HONG KONG -- The massive leak of documents known as the Panama Papers suggests that Hong Kong has played a role of connecting China's elite with a global network of tax havens.
Top officials in China's Communist Party are tied to this link via relatives who have established permanent residency in Hong Kong.
Family members of sitting senior party officials have used identification issued by the Hong Kong government to set up investment companies in tax havens such as the British Virgin Islands, newspaper Ming Pao and other media here reported in early May. Those reports are drawn from millions of files from Panamanian law firm Mossack Fonseca leaked to the International Consortium of Investigative Journalists, of which Ming Pao is a collaborator.
The daughter-in-law of Liu Yunshan, a member of the Politburo Standing Committee and fifth-ranking member of the Communist Party, apparently acquired Hong Kong permanent residency in 2008. The daughter and son-in-law of Vice Premier Zhang Gaoli are reported to reside in a luxury property in the city and go by names pronounced in Cantonese. Relatives of former top officials, including Premier Li Peng and the late Deng Xiaoping, have also made Hong Kong their permanent home.

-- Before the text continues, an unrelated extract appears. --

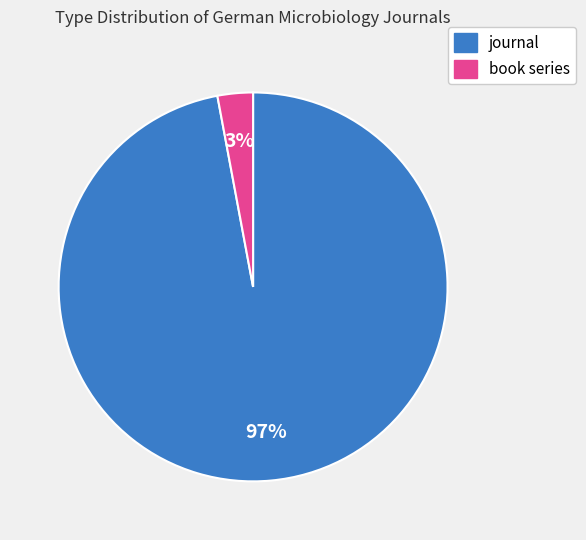

To the nearest percent, what percentage of the pie is journal?

97%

These family members' reasons for obtaining Hong Kong residency are unclear. One financial industry insider speculated that the comparative ease of doing business in the city could be a driving factor, noting that firmer rule of law in Hong Kong than on the mainland makes real estate investment safer.
But an expert well-versed in the use of tax havens pointed out that Hong Kong is often no more than a stopover for funds headed elsewhere. Private banks and other foreign-affiliated financial institutions managing assets for the wealthy abound here, as do lawyers and accounting professionals.
If investors can evade China's strict capital controls and get their money to Hong Kong, it can then be easily forwarded to locales such as the U.S., the U.K. and Australia -- places Chinese authorities' gaze has difficulty penetrating -- by way of shell companies in tax havens. Hong Kong residents can act as financial point men for an entire family.
Obtaining Hong Kong residency is certainly not illegal for those from the mainland. Yet it is not an easy process for most. Candidates are required to reside continuously on the island for at least seven years, meaning they and their spouses must work for Hong Kong-based companies. Children of Communist Party officials often meet that requirement by serving at the Hong Kong offices of Chinese state enterprises.
Until recently, resident visas could also be obtained by investing at least 10 million Hong Kong dollars ($1.28 million at current rates) in designated financial instruments, including stocks, bonds and insurance. This path was officially closed to mainland residents, though many circumvented restrictions by first establishing permanent residency in Gambia or other African nations with loose regulations. This system was eventually abolished in January 2015.
Senior government officials, executives at state enterprises and others who have amassed a fortune on the mainland are frequently derided for their tendency to park their families and assets abroad, ready to escape at a moment's notice. President Xi Jinping's crackdown on these figures in his anti-corruption drive has drawn widespread acclaim.
Yet the Panama Papers could muddy the distinction between the anti-graft crusader and his targets, painting top party cadres and corrupt officials as very much the same. Beijing has banned coverage of the documents, painfully aware of the threat close examination could pose to the perceived legitimacy of Communist Party rule.